__EXERCISE OBJECTIVE__
How many lines in the entries below contain the string "every"? Reply with the number alone.
-------- TASK DATA
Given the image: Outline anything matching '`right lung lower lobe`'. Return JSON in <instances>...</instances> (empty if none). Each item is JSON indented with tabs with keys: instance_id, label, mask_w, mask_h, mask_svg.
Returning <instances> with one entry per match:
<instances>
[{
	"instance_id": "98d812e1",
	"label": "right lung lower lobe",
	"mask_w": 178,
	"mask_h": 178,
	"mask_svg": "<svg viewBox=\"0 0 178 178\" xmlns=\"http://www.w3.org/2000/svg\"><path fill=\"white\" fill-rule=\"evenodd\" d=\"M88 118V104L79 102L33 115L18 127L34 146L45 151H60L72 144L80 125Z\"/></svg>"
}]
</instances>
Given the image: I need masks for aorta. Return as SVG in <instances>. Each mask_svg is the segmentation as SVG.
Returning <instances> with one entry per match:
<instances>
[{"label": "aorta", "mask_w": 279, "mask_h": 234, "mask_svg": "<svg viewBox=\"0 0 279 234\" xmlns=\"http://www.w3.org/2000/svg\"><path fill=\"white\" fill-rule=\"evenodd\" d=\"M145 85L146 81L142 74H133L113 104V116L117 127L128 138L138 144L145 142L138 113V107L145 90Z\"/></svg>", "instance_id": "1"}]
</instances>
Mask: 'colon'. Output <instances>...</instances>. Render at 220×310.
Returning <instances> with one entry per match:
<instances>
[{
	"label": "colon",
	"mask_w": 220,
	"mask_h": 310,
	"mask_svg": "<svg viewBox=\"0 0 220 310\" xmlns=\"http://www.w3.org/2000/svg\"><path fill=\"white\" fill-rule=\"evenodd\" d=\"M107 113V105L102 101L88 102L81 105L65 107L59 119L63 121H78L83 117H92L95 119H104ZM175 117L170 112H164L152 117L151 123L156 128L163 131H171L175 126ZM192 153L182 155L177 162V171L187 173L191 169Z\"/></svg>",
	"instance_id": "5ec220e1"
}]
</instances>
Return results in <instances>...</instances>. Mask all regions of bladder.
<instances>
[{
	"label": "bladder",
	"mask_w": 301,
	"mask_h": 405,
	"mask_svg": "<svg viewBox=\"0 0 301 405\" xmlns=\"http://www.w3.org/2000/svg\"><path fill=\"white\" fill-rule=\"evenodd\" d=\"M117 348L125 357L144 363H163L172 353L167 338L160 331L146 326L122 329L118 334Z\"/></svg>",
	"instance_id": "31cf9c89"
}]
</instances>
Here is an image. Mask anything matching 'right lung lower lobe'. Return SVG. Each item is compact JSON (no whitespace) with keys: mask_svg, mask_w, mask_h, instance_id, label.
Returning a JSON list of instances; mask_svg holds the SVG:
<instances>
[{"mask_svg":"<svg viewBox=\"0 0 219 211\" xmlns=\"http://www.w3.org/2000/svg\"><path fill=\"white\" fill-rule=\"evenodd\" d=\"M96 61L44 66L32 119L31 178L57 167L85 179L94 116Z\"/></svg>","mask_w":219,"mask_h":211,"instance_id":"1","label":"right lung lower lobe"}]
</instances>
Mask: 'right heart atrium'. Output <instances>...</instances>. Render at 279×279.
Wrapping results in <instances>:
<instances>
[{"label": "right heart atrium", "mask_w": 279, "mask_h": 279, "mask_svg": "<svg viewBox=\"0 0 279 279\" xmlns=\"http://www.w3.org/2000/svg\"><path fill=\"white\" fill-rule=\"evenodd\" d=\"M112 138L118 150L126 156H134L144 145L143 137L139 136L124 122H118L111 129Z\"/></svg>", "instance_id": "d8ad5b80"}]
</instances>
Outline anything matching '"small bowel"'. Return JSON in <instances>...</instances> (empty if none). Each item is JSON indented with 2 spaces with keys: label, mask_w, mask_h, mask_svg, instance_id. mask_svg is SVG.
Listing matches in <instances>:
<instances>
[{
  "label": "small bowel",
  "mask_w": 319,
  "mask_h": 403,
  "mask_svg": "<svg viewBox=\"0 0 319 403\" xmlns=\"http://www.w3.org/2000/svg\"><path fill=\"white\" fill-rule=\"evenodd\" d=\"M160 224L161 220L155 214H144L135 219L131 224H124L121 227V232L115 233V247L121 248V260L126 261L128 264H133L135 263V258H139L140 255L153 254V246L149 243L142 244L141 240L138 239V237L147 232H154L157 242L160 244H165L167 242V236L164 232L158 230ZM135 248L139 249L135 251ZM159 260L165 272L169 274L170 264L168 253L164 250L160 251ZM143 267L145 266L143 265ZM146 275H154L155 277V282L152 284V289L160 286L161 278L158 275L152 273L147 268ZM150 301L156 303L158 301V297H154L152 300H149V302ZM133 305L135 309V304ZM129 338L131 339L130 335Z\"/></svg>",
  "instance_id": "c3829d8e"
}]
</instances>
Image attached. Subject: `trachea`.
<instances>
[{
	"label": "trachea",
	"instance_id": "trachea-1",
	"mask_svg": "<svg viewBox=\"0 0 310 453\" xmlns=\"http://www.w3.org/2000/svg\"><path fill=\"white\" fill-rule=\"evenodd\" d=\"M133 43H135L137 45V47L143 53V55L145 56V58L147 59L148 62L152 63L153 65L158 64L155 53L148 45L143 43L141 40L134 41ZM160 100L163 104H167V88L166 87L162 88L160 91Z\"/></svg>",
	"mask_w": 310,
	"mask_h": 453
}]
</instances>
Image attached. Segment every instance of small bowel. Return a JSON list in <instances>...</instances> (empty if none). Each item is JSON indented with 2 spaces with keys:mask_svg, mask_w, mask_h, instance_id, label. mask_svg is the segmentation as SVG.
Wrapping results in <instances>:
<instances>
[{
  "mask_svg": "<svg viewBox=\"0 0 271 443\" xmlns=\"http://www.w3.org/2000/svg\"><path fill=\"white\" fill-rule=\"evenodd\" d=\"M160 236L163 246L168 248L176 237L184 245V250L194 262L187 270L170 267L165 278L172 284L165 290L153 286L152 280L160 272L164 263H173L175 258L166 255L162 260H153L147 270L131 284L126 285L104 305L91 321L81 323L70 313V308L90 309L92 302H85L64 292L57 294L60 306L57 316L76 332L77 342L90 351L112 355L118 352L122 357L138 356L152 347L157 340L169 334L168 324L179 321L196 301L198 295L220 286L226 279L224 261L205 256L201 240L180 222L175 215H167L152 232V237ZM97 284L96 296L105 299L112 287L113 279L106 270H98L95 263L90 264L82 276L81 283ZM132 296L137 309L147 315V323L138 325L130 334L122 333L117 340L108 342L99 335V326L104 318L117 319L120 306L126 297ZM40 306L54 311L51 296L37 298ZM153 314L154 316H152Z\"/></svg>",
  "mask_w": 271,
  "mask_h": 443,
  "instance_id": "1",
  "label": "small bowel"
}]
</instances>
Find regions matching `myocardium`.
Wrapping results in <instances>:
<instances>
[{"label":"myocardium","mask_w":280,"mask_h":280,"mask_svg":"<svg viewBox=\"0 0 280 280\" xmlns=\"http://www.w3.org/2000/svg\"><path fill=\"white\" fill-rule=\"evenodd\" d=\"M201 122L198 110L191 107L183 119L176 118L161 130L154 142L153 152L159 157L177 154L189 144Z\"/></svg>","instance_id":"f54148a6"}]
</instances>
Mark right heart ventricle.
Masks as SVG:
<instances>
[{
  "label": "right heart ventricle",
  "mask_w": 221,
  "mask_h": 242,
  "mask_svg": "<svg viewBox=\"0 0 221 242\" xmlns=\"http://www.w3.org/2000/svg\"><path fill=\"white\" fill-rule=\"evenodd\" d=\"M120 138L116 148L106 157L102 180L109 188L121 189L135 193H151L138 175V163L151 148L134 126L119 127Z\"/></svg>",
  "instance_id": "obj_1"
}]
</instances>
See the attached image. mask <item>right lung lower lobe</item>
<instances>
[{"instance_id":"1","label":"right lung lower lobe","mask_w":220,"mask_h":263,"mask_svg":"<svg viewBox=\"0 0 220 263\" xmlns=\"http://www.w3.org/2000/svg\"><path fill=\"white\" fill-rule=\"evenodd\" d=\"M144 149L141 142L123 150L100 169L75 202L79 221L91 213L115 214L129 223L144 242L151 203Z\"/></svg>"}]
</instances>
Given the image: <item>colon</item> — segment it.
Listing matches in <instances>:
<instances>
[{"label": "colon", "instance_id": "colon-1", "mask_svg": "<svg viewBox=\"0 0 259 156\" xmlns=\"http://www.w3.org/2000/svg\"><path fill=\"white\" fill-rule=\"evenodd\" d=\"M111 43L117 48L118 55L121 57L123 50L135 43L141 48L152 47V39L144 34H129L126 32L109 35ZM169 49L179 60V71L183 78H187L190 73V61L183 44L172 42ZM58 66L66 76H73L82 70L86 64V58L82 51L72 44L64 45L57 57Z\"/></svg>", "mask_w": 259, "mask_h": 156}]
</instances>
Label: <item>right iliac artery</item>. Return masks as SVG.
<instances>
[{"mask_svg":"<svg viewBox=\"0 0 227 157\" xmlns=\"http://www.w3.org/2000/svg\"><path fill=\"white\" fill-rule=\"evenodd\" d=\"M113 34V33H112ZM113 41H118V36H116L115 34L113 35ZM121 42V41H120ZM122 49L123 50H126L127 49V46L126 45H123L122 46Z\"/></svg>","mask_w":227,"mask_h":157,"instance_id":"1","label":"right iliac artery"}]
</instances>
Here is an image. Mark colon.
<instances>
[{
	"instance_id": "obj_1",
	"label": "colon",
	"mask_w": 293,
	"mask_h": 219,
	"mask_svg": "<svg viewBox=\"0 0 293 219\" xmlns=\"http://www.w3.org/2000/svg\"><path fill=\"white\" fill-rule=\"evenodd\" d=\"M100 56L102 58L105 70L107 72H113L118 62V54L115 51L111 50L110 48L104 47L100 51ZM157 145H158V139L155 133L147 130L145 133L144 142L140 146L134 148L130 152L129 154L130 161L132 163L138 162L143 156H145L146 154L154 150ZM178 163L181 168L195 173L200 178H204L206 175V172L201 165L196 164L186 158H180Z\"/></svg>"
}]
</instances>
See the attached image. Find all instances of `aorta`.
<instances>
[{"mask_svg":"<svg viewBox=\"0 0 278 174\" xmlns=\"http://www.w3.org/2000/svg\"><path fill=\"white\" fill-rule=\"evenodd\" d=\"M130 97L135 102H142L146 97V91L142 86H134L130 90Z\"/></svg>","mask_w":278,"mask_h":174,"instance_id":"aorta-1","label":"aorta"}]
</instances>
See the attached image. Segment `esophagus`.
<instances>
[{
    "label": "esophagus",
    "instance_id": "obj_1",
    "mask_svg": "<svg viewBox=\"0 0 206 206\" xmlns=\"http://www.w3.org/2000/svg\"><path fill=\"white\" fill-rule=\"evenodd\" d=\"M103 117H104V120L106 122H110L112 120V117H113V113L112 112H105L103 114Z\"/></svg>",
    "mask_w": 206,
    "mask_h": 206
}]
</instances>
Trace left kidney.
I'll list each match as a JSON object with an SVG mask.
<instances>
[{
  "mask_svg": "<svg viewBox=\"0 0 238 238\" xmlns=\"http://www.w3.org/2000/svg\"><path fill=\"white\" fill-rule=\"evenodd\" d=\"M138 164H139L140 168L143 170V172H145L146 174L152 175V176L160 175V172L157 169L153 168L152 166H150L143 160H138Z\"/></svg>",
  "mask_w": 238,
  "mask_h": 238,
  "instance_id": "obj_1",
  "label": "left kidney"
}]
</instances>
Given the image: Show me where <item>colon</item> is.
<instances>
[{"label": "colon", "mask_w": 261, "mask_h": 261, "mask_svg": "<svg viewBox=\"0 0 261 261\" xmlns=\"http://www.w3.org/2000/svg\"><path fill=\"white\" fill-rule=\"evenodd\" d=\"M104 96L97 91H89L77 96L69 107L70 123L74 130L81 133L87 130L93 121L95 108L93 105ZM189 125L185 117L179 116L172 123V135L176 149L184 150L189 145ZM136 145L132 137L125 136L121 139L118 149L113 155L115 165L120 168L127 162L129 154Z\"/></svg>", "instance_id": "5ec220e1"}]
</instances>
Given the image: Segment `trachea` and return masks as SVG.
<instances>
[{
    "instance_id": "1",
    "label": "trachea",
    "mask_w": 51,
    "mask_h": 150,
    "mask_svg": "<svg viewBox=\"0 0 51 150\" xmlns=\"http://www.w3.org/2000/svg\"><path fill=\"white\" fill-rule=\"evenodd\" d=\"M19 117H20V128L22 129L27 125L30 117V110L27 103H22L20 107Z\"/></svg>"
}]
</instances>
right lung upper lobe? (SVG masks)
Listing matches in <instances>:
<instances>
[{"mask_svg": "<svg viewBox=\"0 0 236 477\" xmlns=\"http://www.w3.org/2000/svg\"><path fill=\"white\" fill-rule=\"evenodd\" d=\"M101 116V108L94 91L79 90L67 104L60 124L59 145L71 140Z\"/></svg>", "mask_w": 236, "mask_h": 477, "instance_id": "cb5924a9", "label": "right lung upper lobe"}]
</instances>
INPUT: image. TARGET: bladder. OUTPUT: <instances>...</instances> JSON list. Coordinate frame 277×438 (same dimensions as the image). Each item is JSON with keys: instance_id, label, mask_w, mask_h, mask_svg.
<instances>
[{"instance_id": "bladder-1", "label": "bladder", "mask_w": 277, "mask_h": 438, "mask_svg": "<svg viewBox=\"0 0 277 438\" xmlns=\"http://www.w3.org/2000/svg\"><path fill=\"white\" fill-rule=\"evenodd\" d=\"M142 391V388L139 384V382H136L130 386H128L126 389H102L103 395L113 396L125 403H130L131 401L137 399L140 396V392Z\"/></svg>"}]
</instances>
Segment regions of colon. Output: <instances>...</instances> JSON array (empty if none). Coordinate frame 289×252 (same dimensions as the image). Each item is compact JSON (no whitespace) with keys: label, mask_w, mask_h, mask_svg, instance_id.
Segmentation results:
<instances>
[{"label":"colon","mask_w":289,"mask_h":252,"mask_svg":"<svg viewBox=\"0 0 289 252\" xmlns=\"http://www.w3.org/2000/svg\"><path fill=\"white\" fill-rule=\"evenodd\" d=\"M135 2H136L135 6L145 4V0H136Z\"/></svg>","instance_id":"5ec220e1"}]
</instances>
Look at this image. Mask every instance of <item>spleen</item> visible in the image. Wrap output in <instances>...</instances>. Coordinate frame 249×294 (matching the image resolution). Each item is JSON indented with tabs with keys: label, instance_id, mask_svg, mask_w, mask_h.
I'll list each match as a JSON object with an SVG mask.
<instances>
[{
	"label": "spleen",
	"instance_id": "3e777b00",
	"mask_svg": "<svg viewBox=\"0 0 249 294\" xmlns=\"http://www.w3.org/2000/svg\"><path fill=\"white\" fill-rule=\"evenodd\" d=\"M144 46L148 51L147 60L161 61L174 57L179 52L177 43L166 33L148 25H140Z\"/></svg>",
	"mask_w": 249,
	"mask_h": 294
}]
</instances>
----------------
__IN RESPONSE__
2